▶ [REQUIREMENTS]:
- a) Shorten the paragraph in the Impact on Publishing section that begins "Right now, this is sketched out" while keeping its main facts.
- b) From the Impact on Publishing section, reproduce the text between "Impact on Publishing" and "code for directly.", inclusive.
- c) Carry on the Impact on Publishing passage about containers and publishing, starting after its last sentence.

▶ [READING PASSAGE]:
━━━━━━━━━━━━━━━━
Impact on Publishing

Right now, this is sketched out with containers being downstream of publishing, i.e. containers has the publishing app as a dependency, but publishing is unaware of containers. There is a complication with this in that containers will want to hook into the publishing process in two ways:

  1. If a PublishableEntity is soft-deleted, any Container that holds a reference to it in its draft version must create a new version that removes that PublishableEntity.
  2. Updating the frozen_list of a ContainerVersion when the draft version of a container is updated. This is largely to accommodate (1), but can happen in other situations as well. This can happen if we reset everything to the published version–i.e. "discard changes", which is a publishing operation and not one that we'd call into containers code for directly.
  3. When a publish happens, we will want to attach some metadata to the PublishLog so that we can record the affected Containers, and possibly follow this relationship up recursively.
  4. If we're publishing the deletion of a PublishableEntity that was in a Container, we need to force the publish of that Container as well.
━━━━━━━━━━━━━━━━
▶ [DATA RECORDS]:
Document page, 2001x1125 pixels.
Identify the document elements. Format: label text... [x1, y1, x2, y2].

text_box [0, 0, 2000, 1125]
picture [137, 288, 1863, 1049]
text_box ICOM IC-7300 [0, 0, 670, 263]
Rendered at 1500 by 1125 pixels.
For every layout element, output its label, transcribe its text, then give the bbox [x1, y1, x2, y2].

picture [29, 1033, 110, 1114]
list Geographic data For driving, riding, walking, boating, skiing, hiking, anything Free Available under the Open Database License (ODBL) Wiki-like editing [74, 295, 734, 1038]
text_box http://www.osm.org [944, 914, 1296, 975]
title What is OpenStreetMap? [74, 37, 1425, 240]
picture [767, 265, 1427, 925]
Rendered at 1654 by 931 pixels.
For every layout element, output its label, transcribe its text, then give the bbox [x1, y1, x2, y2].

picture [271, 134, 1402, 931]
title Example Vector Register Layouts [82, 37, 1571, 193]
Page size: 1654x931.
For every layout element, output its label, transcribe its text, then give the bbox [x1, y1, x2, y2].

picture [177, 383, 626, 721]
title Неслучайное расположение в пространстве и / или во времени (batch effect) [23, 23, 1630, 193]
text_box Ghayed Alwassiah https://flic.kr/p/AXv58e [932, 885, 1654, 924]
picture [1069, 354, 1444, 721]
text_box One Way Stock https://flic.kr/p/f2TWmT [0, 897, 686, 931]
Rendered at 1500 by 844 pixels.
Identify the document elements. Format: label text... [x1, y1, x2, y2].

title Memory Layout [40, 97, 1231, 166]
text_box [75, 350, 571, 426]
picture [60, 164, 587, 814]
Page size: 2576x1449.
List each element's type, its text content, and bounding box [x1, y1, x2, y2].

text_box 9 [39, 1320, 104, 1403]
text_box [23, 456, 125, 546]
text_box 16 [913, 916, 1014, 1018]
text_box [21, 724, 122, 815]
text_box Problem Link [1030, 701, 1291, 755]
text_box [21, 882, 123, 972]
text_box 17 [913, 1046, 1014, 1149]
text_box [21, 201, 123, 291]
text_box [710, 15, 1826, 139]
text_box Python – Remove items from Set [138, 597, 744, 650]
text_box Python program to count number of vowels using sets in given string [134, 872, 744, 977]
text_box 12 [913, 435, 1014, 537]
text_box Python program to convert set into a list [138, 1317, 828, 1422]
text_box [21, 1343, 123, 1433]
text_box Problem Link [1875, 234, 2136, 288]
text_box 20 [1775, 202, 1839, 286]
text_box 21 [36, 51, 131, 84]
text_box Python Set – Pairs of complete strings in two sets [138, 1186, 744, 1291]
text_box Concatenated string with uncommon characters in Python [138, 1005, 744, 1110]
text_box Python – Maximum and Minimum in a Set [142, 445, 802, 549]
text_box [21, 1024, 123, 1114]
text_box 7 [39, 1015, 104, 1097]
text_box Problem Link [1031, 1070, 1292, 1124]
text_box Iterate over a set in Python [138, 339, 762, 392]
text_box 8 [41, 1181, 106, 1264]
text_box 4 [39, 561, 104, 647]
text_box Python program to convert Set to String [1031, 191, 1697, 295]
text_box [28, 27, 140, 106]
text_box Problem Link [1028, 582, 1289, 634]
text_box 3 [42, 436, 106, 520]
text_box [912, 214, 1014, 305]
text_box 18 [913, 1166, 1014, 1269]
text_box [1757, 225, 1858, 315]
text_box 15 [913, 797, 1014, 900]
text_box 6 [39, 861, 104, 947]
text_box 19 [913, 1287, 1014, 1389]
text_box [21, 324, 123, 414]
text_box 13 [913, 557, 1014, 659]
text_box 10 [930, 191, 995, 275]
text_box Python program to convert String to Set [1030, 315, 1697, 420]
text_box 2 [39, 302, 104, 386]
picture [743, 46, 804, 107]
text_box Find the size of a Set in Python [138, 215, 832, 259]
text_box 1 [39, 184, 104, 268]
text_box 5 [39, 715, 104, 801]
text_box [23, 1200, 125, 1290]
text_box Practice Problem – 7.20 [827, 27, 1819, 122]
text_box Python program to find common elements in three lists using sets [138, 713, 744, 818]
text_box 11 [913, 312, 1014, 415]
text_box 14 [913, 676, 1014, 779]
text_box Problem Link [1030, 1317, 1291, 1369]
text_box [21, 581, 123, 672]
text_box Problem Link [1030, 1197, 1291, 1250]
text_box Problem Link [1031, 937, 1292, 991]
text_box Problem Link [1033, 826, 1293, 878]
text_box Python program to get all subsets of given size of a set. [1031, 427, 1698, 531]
━━━━━━━━━━━━━━━━
▶ [RESPONSES PER TASK]:
- a) Containers are currently planned as downstream of publishing: they depend on the publishing app, which knows nothing about containers. The complication is that containers will need to hook into the publishing process.

- b)
Impact on Publishing

Right now, this is sketched out with containers being downstream of publishing, i.e. containers has the publishing app as a dependency, but publishing is unaware of containers. There is a complication with this in that containers will want to hook into the publishing process in two ways:

  1. If a PublishableEntity is soft-deleted, any Container that holds a reference to it in its draft version must create a new version that removes that PublishableEntity.
  2. Updating the frozen_list of a ContainerVersion when the draft version of a container is updated. This is largely to accommodate (1), but can happen in other situations as well. This can happen if we reset everything to the published version–i.e. "discard changes", which is a publishing operation and not one that we'd call into containers code for directly.

- c)
Most of these edge cases are to avoid the case where we have an unpinned reference from a Container and expect a published version of a child element to exist, but find that it does not.

The thing is that we could try to accommodate this by moving containers entirely into publishing. And it's possible that would be clearer/more concise. But in general we've tried to make apps really narrowly scoped, and I think that's been generally good for reasoning about things. I also suspect that publishing and containers with both grow quickly to accommodate new use cases, and that other applications will be interested in having publishing hooks anyway.

But in any case, something to talk about in the ADR (or multiple ADRs if we want to split this out).

ormsbee commented 3 days ago

Separate app for Learner composition of Units

We're going to eventually need a model that maps Learners to a unique(Selector + Variant), maybe with version information. That doesn't belong in the authoring package at all, so it likely implies a couple more apps like:

ormsbee commented 3 days ago

Rejected Alternatives

Things we discussed at various points...

Use content groups to handle all dynamic content.

Modulestore content uses the idea of content groups and user partitions in order to limit what the user sees from a superset of content. For instance, a Component might be marked to be in the "licensed" content group that an institution may legally only show to its own on-campus students. The LMS checks to see if the user is in a user partition that has access to the "licensed" content group and filters it out if they are not.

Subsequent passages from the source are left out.